Reputation: 43
I am very new to python and have trouble with the code below. I am trying to get either the temperature or the date on the website, but can't seem to get an output. I have tried many variations, but still can't seem to get it right..
Thank you for your help!
#Code below:
import requests,bs4
r = requests.get('http://www.hko.gov.hk/contente.htm')
print r.raise_for_status()
hkweather = bs4.BeautifulSoup(r.text)
print hkweather.select('div left_content fnd_day fnd_date')
Upvotes: 4
Views: 100
Reputation: 180401
Your css selector is incorrect, you should use .
between the tag and css classes, the tags you want are in the divs with the fnd_day
class inside the div with the id fnd_content
divs = soup.select("#fnd_content div.fnd_day")

### [RECORD SET]
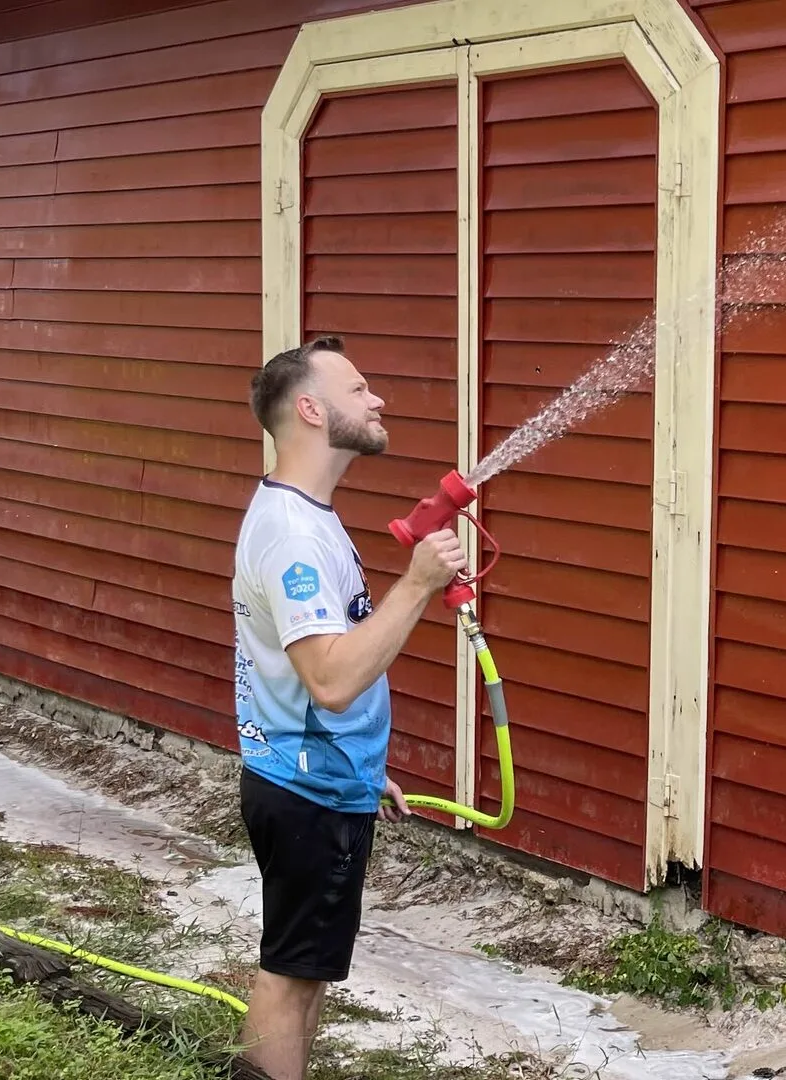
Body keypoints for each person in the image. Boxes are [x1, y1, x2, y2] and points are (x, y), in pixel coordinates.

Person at [228, 334, 467, 1079]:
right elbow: (330, 680)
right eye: (358, 389)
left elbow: (317, 673)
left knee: (306, 972)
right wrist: (418, 583)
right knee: (289, 975)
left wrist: (364, 767)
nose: (377, 399)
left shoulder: (305, 513)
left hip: (319, 777)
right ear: (310, 409)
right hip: (305, 789)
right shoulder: (294, 536)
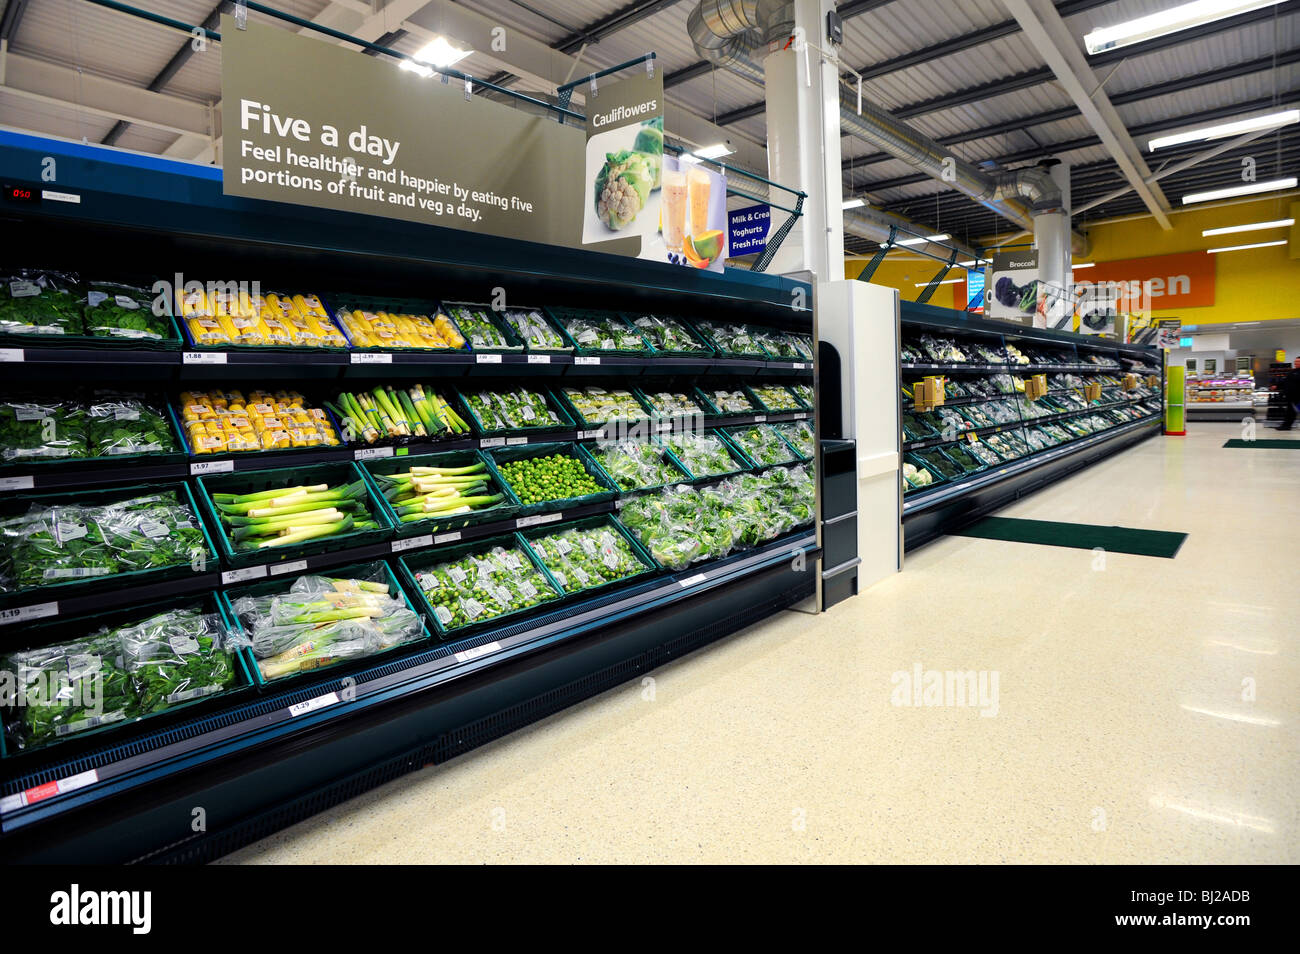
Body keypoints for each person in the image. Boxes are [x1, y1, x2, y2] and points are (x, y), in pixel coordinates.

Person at [1279, 357, 1300, 431]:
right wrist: (1276, 385)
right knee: (1290, 412)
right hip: (1291, 396)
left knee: (1292, 411)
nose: (1296, 363)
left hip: (1297, 396)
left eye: (1298, 362)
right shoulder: (1292, 371)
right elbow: (1285, 381)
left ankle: (1286, 425)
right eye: (1295, 361)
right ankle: (1286, 426)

### [EXERCISE A]
Check each statement against the BeautifulSoup thread. Mark each yes or no, and quote the words from the thread that decide it.
(i) The person asking says they are new to Python.
(ii) The reply says the CSS selector in the code is correct.
(iii) The reply places the wanted divs inside the div with the id fnd_content.
### [EXERCISE B]
In the BeautifulSoup thread, what class do the wanted divs have, according to the reply?
### [EXERCISE C]
Carry on the BeautifulSoup thread from the last line of code shown.
The rows have nothing to do with what comes next.

### [FINAL ANSWER A]
(i) Yes: "I am very new to python"
(ii) No: "Your css selector is incorrect"
(iii) Yes: "the tags you want are in the divs with the fnd_day class inside the div with the id fnd_content"

### [FINAL ANSWER B]
fnd_day

### [FINAL ANSWER C]
But that still won't get the data as it is dynamically generated through an ajax request, you can get all the data in json format using the code below:
u = "http://www.hko.gov.hk/wxinfo/json/one_json.xml?_=1468955579991"
data = requests.get(u).json()
from pprint import pprint as pp
pp(data)
That returns pretty much all the dynamic content including the dates and temps etc..
If you access the key F9D, you can see the general weather description all the temps and dates:
from pprint import pprint as pp
pp(data['F9D'])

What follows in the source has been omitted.